Understanding GRU forward pass as implemented in Knet


#1

Hello all,

I tried to reimplement the simple forward pass of a GRU layer in order to be able to evaluate the RNN in other languages after training in Julia. So far with no luck, and Im starting to be out of ideas. Is there maybe someone who had a similar problem in the past and could give me a hint? Or someone who has even implemented this already?

I based my implementation on the documentation of Knet.RNN and Knet.rnnparam, but the results over a single timestep are already different.
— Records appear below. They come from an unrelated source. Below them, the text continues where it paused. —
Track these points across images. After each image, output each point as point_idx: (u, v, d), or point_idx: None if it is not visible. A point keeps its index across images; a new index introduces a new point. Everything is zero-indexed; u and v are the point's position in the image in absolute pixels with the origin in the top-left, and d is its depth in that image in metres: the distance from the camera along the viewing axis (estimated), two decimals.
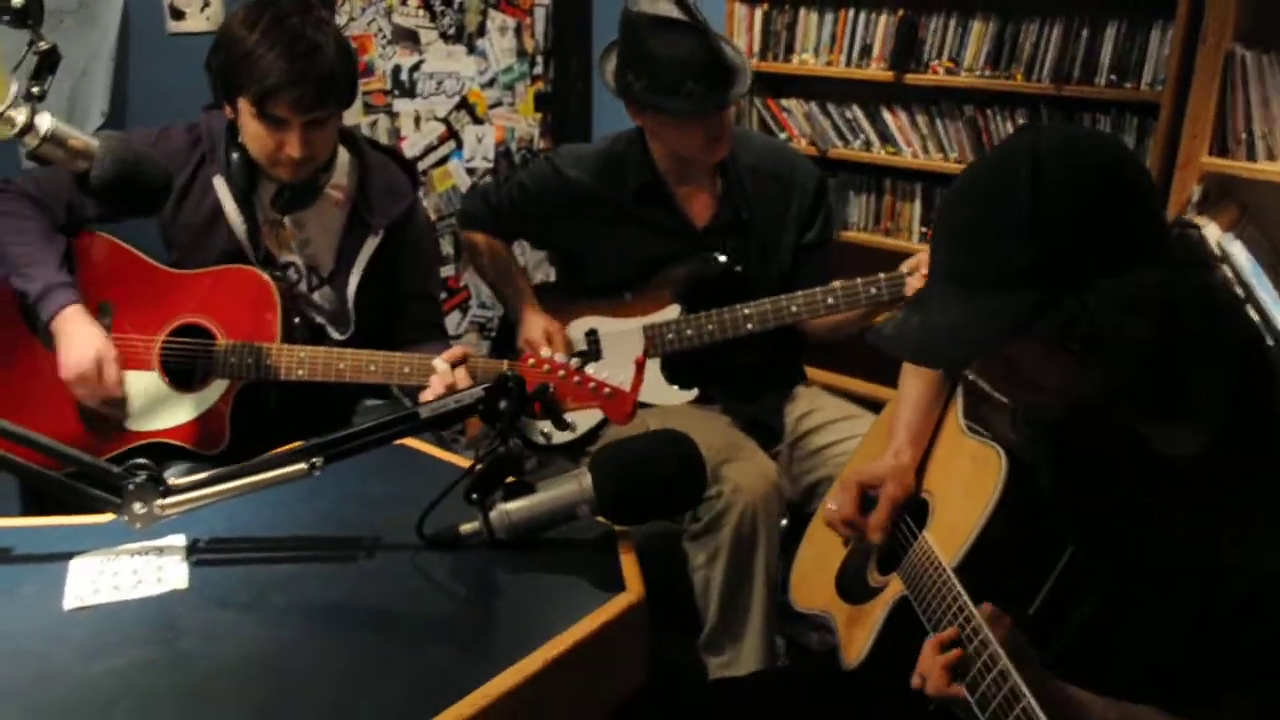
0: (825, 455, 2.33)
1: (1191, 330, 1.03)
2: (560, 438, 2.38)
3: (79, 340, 1.79)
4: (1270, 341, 1.12)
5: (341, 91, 1.88)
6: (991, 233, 1.06)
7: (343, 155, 2.03)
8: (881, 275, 2.17)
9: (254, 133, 1.85)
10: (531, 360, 1.72)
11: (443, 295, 3.31)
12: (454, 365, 1.81)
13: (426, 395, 1.81)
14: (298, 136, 1.83)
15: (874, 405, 2.26)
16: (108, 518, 1.26)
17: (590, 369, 1.74)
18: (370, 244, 2.02)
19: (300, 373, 1.88)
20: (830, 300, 2.20)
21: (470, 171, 3.33)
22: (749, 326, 2.25)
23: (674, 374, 2.37)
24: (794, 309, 2.23)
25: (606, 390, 1.69)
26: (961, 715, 1.11)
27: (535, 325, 2.33)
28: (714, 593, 2.18)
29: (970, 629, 1.11)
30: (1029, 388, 1.14)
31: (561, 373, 1.69)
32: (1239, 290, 2.24)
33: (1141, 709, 1.10)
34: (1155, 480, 1.13)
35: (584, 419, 2.37)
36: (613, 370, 1.74)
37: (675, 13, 2.16)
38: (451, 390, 1.75)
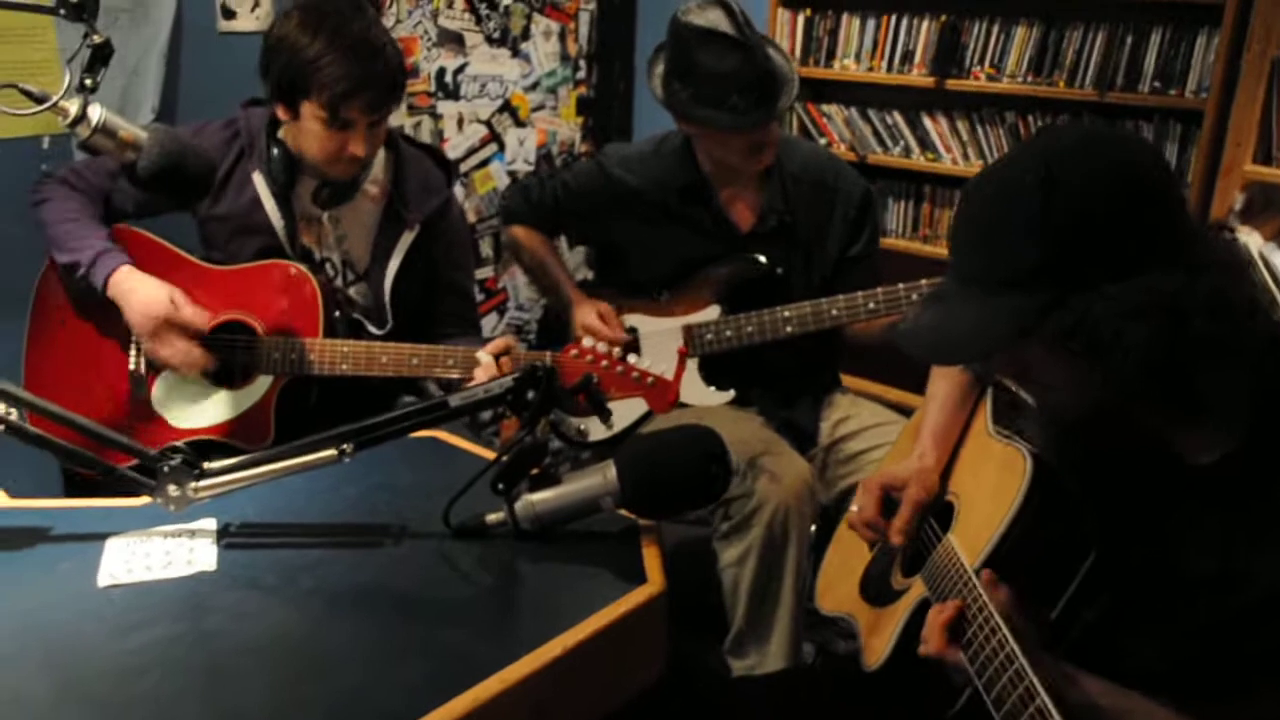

Here is my minimal testing code:

using Knet

# Define a recurrent layer in Knet
nX = 2 # Number of inputs
nH = 3 # Number of hidden states
knet_gru = RNN(nX, nH; rnnType = :gru, dataType = Float32) # recurrent layer (gru) implementation in Knet
rnn_params = rnnparams(knet_gru) # extract the params

# Define forward pass of gru again, using information of "@doc RNN" and "@doc rnnparam"
function my_gru(Wr, Wi, Wn, Rr, Ri, Rn, bWr, bWi, bWn, bRr, bRi, bRn, x, h_in)
    r = sigm.(Wr' * x .+ Rr' * h_in .+ bWr .+ bRr) # reset gate
    i = sigm.(Wi' * x .+ Ri' * h_in .+ bWi .+ bRi) # input gate
    n = tanh.(Wn' * x .+ r .* (Rn' * h_in .+ bRn) .+ bWn) # new gate
    h_out = (1 .- i) .* n .+ i .* h_in
    return h_out
end

my_gru(W, x, h) = my_gru(W..., x, h)

# Compare both
x = randn(Float32, nX)
h = randn(Float32, nH)

knet_gru.h = h #set starting state for Knet RNN
res1 = knet_gru(x)
res2 = my_gru(rnn_params, x, h)
print("Difference between Knet and my_gru: ")
println(res1-res2)

#2

Hello all,
After digging into the Knet code on Github, I was able to find the missing piece: the hidden state h has to be defined as a 3-D tensor, or it will be set to nothing for the evaluation without a warning.
A working example is thus:

using Knet
Knet.gpu(false)

# Define a recurrent layer in Knet
nX = 2 # Number of inputs
nH = 3 # Number of hidden states
knet_gru = RNN(nX, nH; rnnType = :gru, dataType = Float32) # recurrent layer (gru) implementation in Knet
rnn_params = rnnparams(knet_gru) # extract the params

# Define forward pass of gru again, using information of "@doc RNN" and "@doc rnnparam"
function my_gru(Wr, Wi, Wn, Rr, Ri, Rn, bWr, bWi, bWn, bRr, bRi, bRn, x, h_in)
    r = sigm.(Wr' * x .+ Rr' * vec(h_in) .+ bWr .+ bRr) # reset gate
    i = sigm.(Wi' * x .+ Ri' * vec(h_in) .+ bWi .+ bRi) # input gate
    n = tanh.(Wn' * x .+ r .* (Rn' * vec(h_in) .+ bRn) .+ bWn) # new gate
    h_out = (1 .- i) .* n .+ i .* vec(h_in)
    return h_out
end

my_gru(W, x, h) = my_gru(W..., x, h)


# Compare both
x = randn(Float32, nX)
h = randn(Float32, nH, 1, 1)

knet_gru.h = h #set starting state for Knet RNN
res1 = knet_gru(x)
res2 = my_gru(rnn_params, x, h)
print("Difference between Knet and my_gru: ")
println(res1-res2)